Derrière ces comptes se cachent des profils des vendeurs souvent doubles. "Il y a des vrais livreurs qui vont utiliser leur statut pour arrondir leurs fins de mois de manière illégale, explique Gaëtan Poitevin, avocat en droit pénal à Marseille. Et il y a des réseaux qui emploient des livreurs et utilisent ces applications pour vendre leurs produits."

"De la drogue cachée dans le déodorant"

Cette livraison à domicile, Brice (le prénom a été modifié), Marseillais de 30 ans, avoue y avoir souvent recours. "Je contacte le livreur sur WhatsApp ou Telegram, je lui donne mon adresse et je suis livré en 30 minutes maximum", raconte ce consommateur installé dans le 1er arrondissement de Marseille.

Une fois le livreur en bas de son domicile, Brice n'a plus qu'à descendre et le payer "en cash", comme une simple livraison de pizza, mais avec une commande très bien cachée. "Le livreur n'avait sur lui qu'une trousse de toilette avec un déodorant et un dentifrice vidés et remplis de drogue, s'étonne le consommateur. En fait, c'était juste quelqu'un qui se déplaçait avec une trousse de toilette et des affaires de rechange."

Brice, comme de nombreux consommateurs, redoute peu les sanctions encourues pour une telle livraison. Le consommateur qui se fournit via des applications numériques peut être poursuivi pour usage de stupéfiants et risque une peine maximale d’un an d’emprisonnement ainsi qu’une amende de 3.750 euros. Mais en pratique, ils sont peu nombreux à être si lourdement sanctionnés.

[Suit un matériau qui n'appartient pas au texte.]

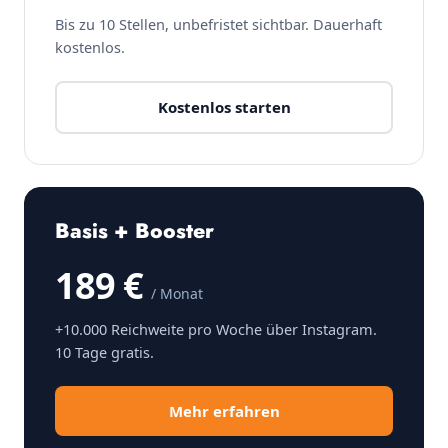
Bis zu 10 Stellen, unbefristet sichtbar. Dauerhaft
kostenlos.
Kostenlos starten
Basis + Booster
189 €
/ Monat
+10.000 Reichweite pro Woche über Instagram.
10 Tage gratis.
Mehr erfahren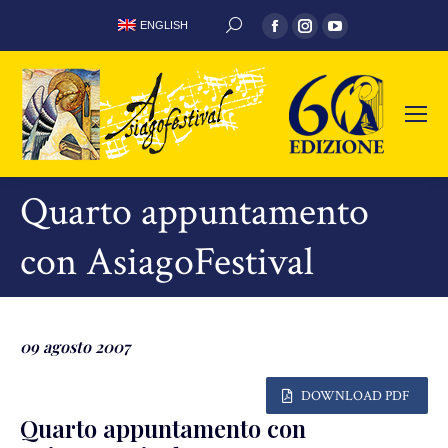
Facebook
Instagram
YouTube
ENGLISH
CERCA:
page
page
page
opens
opens
opens
in
in
in
new
new
new
window
window
window
Quarto appuntamento
con AsiagoFestival
09 agosto 2007
DOWNLOAD PDF
Quarto appuntamento con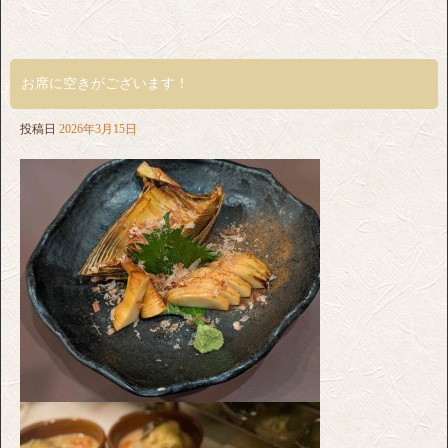
お席に空きがございます！
投稿日
2026年3月15日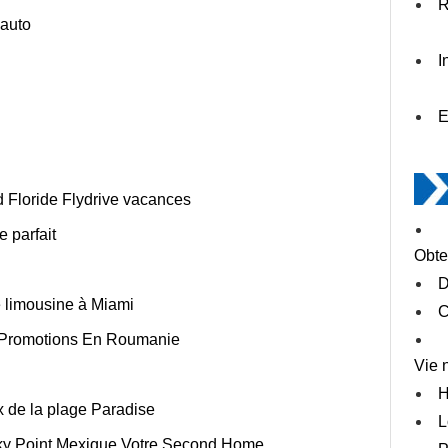
R
 auto
I
E
nd Floride Flydrive vacances
 parfait
Obte
D
e limousine à Miami
C
n Promotions En Roumanie
Vie 
H
 de la plage Paradise
L
ky Point Mexique Votre Second Home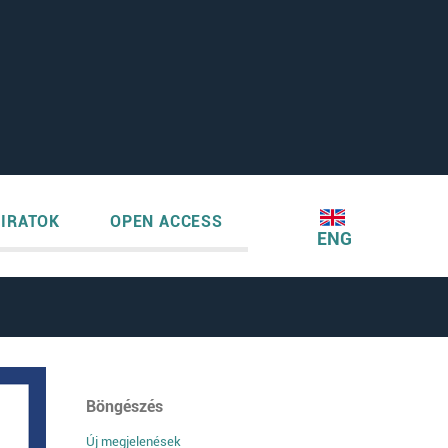
IRATOK
OPEN ACCESS
ENG
Böngészés
Új megjelenések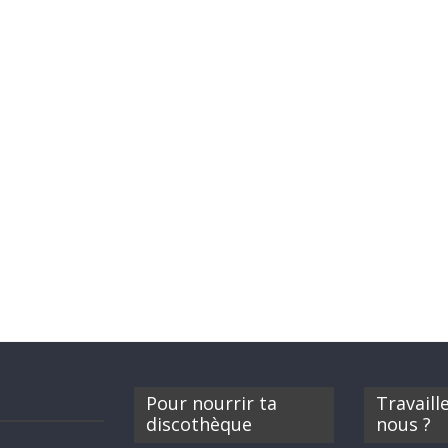
Pour nourrir ta
Travaill
discothèque
nous ?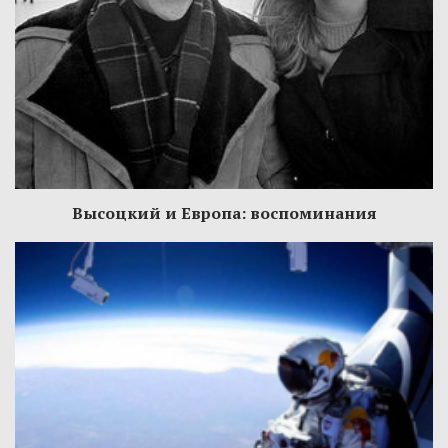
Высоцкий и Европа: воспоминания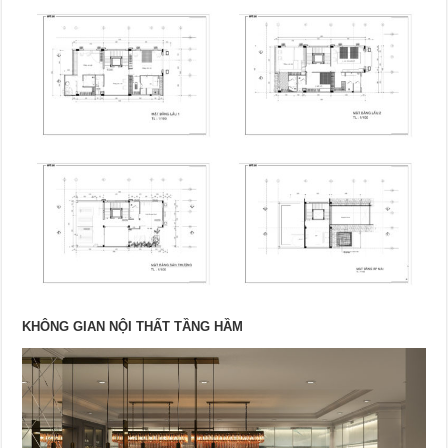
KHÔNG GIAN NỘI THẤT TẦNG HẦM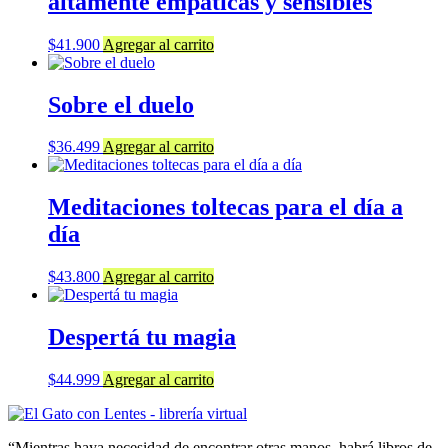
altamente empáticas y sensibles
$
41.900
Agregar al carrito
Sobre el duelo
$
36.499
Agregar al carrito
Meditaciones toltecas para el día a
día
$
43.800
Agregar al carrito
Despertá tu magia
$
44.999
Agregar al carrito
“Mientras haya necesidad de encontrar otras manos, habrá libros de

"Aujourd'hui, on a une dépénalisation de la consommation du stupéfiant, regrette maître Gaëtan Poitevin. On est passé à des amendes forfaitaires de 200 euros pour des petites quantité de drogues, réduite à 150 euros si elle est payée dans les 45 jours. On a une énorme distorsion, voire un paradoxe, entre le risque pénal du consommateur, amoindri d'année en année et de réforme en réforme, et une surpénalisation du vendeur pourchassé par la loi." Il estime qu'"aggraver" les peines pour les consommateurs permettraient d'amoindrir cette pratique de livraison à domicile.

Des contrôles renforcés des livreurs

Pour lutter contre ce phénomène grandissant, le ministre de l'Intérieur a promis ce mercredi à Marseille de renforcer à nouveau la police d'internet "pour surveiller d'avantage les réseaux sociaux". En effet, ces cyber-patrouilleurs peuvent se faire passer pour des consommateurs et interpeller les vendeurs en flagrant délit. "On a trop peu de cyber-patrouilleurs en ce moment", regrette l'avocat Gaëtan Poitevin.

Par ailleurs, Gérald Darmanin assure vouloir mettre en place à Marseille une expérimentation déjà testée notamment en banlieue parisienne "qui a très bien marché" : faire des contrôles systématiques de ceux qui livrent.